*** Document segment ***

EU Taxonomy: Implementation and connection with the CSRD

What is the EU Taxonomy?
The EU Taxonomy is a central element of the European Green Deal. This instrument provides a classification for the identification of sustainable economic activities. The aim is to promote targeted investment in environmentally friendly innovations in order to drive forward the green transition within the EU.
By supporting the EU's goals of climate neutrality by 2050 and a significant reduction in greenhouse gas emissions by 2030, the EU Taxonomy serves as a guideline for investors who wish to invest in sustainable projects.
According to the EU Taxonomy Regulation, an economic activity is classified as sustainable and therefore Taxonomy-compliant if it contributes substantially to at least one of the six defined environmental objectives without causing significant harm to other objectives (principle of “Do No Significant Harm” - DNSH). In addition, investments and activities must comply with basic social and human rights standards.

*** End of Document segment ***
*** Data excerpts ***

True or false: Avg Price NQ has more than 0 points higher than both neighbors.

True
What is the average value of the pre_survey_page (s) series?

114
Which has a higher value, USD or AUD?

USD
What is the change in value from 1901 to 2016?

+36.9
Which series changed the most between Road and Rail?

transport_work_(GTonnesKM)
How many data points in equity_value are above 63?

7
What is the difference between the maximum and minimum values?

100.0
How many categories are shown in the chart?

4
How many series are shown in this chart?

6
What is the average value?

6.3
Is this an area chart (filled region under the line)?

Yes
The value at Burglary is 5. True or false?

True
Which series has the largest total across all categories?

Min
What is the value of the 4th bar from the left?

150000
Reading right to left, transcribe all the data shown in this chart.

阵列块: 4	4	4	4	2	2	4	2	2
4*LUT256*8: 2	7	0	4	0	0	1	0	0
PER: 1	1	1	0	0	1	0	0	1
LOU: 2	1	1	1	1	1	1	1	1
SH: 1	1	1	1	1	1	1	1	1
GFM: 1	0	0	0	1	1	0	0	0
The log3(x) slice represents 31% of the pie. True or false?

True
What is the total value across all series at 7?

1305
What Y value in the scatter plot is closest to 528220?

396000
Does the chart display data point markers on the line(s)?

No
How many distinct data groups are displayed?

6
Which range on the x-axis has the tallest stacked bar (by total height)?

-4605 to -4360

*** End of Data excerpts ***

Task directions
From the passage on the EU Taxonomy, reproduce word for word the part that opens with the words containing "According to the" and closes with "human rights standards.".

Answer section
According to the EU Taxonomy Regulation, an economic activity is classified as sustainable and therefore Taxonomy-compliant if it contributes substantially to at least one of the six defined environmental objectives without causing significant harm to other objectives (principle of “Do No Significant Harm” - DNSH). In addition, investments and activities must comply with basic social and human rights standards.